While general treatment practices like resting the back, wearing a back support brace or applying ice and/or heat to the aching area of the back can ease discomfort, you will need to treat the underlying problem to get lasting relief.
6. Myofascial Pain Syndrome Can Cause Back Muscles to Ache
Myofascial pain syndrome is a chronic condition affecting the connective fascia tissue that covers a muscle or group of muscles. This differs from normal muscle tension in that the ache feels like it is deep within the muscle and it's persistent. You might feel tender knots (trigger points) in the tissues of your low, mid or upper back, and your symptoms may even disrupt your sleep.
This condition is associated with repeated contraction of a muscle. This might occur with certain jobs or hobbies, or it might be caused by stress-related tension in the muscles.
Another instance where you might develop myofascial pain is if you begin using a muscle you haven’t used in a while because you injured that area of the body or had a stroke.
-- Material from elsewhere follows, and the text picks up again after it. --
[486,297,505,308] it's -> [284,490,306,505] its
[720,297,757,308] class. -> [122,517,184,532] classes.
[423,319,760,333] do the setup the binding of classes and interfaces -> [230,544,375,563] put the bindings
Relieving these myofascial-related muscle pain symptoms will likely involve some combination of the following:
- Physical therapy (including training on better posture)
- Relaxation techniques
- Heat therapy
- Ultrasound therapy
- Trigger point injection
- Pain medications
There is some evidence that myofascial pain syndrome can develop into fibromyalgia, another chronic condition where a person’s brain becomes more sensitive to pain signals. This can cause widespread musculoskeletal pain, among other issues.
Do Something about Your Lower Back and Neck Muscle Pain
There is no reason to let back pain or spasms keep you from doing the things you love. The sooner you determine what the problem is (don’t rely on self-diagnosis—see a professional for that), the faster you can get on the road to recovery.